IME, they transition very nicely. they have the same kind of temporary halt in growth as they acclimate, and then start growing new, submersed tissue. i didnt notice any dieback with xmas or java, and will soon see how fissidens reacts.


----------



## nicks7.1985 (Aug 11, 2010)

i aso decided to try someting new (to me at least) ..i cut an empty 2 gal club soda bottle in half and put some potting soil in it capped by 1 inch or sand ..slowly filled till H2O was about 1-2 inches over the sand. then i stuck a small stem of hygro compact into it so that it is basically level with the water line and covered the bottle with saran wrap.
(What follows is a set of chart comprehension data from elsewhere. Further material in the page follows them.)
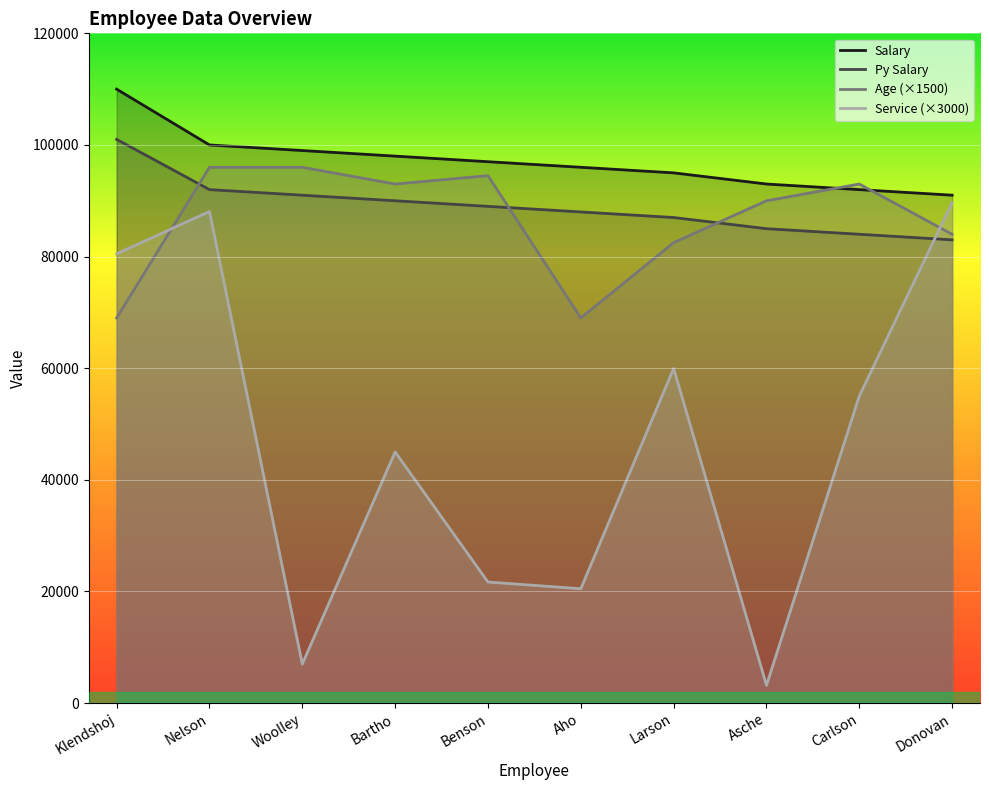

Rank the series by their maximum value, from highest to lowest.

Salary, Py Salary, Age (×1500), Service (×3000)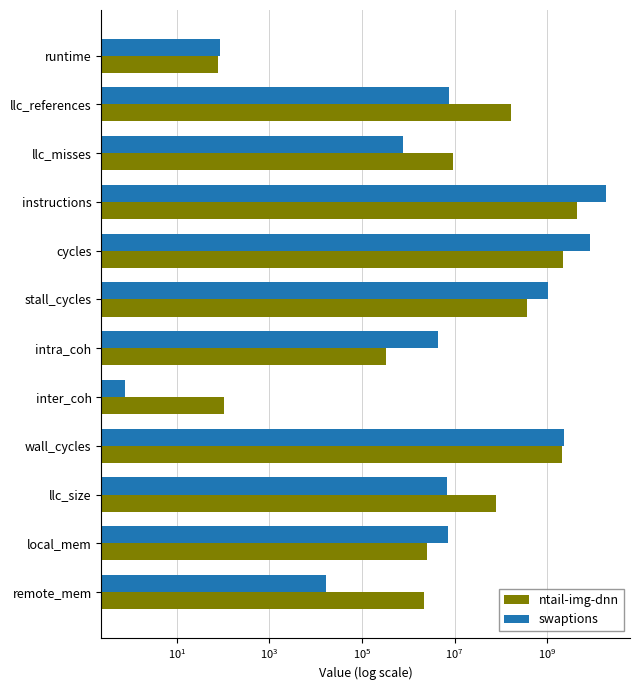

Reading right to left, transcribe all the data shown in this chart.

ntail-img-dnn: 2134548.2	2501105.5	78642274.4	2105276122.0	102.1	324601.0	359020115.3	2248400033.9	4478181976.2	9331733.1	161896208.9	75.7
swaptions: 16847.3	7192955.1	6744816.9	2287939514.9	0.8	4419508.5	1044441768.6	8297042353.2	18622350298.9	750957.9	7522292.2	86.2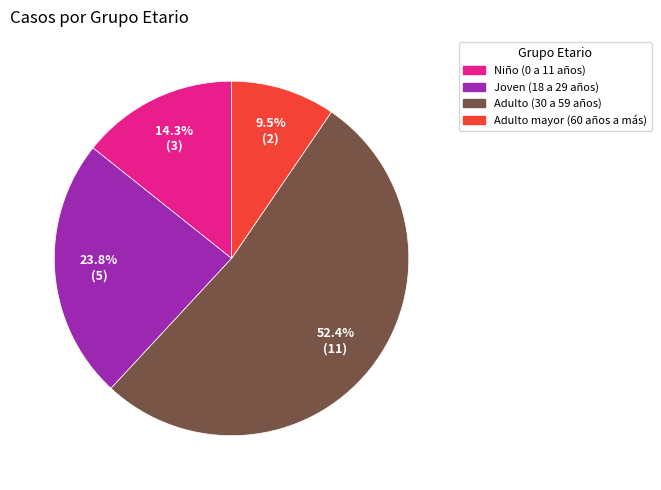

To the nearest percent, what is the difference between the largest and smallest slice percentages?

43%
i was wondering if it would still convert to emersed when it comes up but without having to worry about fungus and mould on the soil..which was the main reason for doing this..it does look a lot nicer too than wet dirt lol...plus im bored lol. pics to come later and each week to update on what happens.


----------



## @[email protected] (Oct 24, 2007)

it should just grow up right out of the surface. hygros emerse very easily.
but i have had the best success in emersing stems by placing several pots in a container filled with water to just under the surface of the soil, and placing the stem flat against the soil (just press it in like you would the moss). every node grows roots down and side-shoots either up or creeping along the substrate, depending on the plant.


----------



## nicks7.1985 (Aug 11, 2010)

that sounds like a great way to get many plants from just a few. i did put a few stems laying down to cuz of what id read...should i pull the leaves off first marko?

..just got 3 more aqurms 2x 5 gals and a 20gal. ..now i need money for lights lol.


----------



## pwolfe (Mar 2, 2011)

Any thoughts on how to grow moss on driftwood that breaks the surface of the water? either our aquatic mosses or terrestrial. Thanks!


----------



## @[email protected] (Oct 24, 2007)

i left them on, they didnt die for weeks, and then they probably only died because the stem naturally drops older foliage.

you only need lights in the winter.
my tubs are outdoors under shade.

if your into this emersed stuff, i have journal on my setup you could check out. its only got 2 updates so far, but i think i got some pretty decent pics, showing what grows at what rate in that type of setup.


----------



## nicks7.1985 (Aug 11, 2010)

marko..the helferi in the pics look amazing. ..so u just stick em in the shade outside? how often do you mist in the containers if at all? and whn you say in the shade ..is it shaded throughout the day or does it get a little sun in the evening or morning?

right now i have only 1 stem outside in the shade to see what happened and the rest of them are in the basement under light. but even so ...im willing to bet that even in full shade they still get more light outside than under my 75w of light.


----------



## @[email protected] (Oct 24, 2007)

thank you. ive always had a knack for p. helferi, people say its tough, but i never had any problems with it.

i have never ever misted, and am yet to have any plants dry out. maybe i would get faster growth on some of them if i did, but they are definitely doing ok without it. 
they are in those containers on the deck in my backyard underneath a 2 foot bit of roof that sticks out past the wall of the house. they dont get any direct sunlight as far as im aware, but based on the angles, its possible that they get 20-30 min at sunrise, depending on whether or not the oak in my yard shades them from it or not.

they should get plenty of light either way. it takes much less light to grow plants emersed, as you dont have the water absorbing all that light. if its the same sp. of plant, you should see in 2 weeks or so which setup can grow it faster.


----------



## Snowflake311 (Apr 20, 2011)

I kept a clump of Singapore on in jug with the top of it exposed to air. It did great in my window. Just can't let it dry out at all. The moss grew a little different when emerged.


----------



## nicks7.1985 (Aug 11, 2010)

i see.... i havent misted yet ...mostly cuz i didnt feel like taking off the saran wrap and putting it back on lol. thre are holes in it though and i push it up and down to get air in and out. everything looks really moist inside it too. maybe ill hold off on misting to like 1x a week or somehing or if things look dry.


----------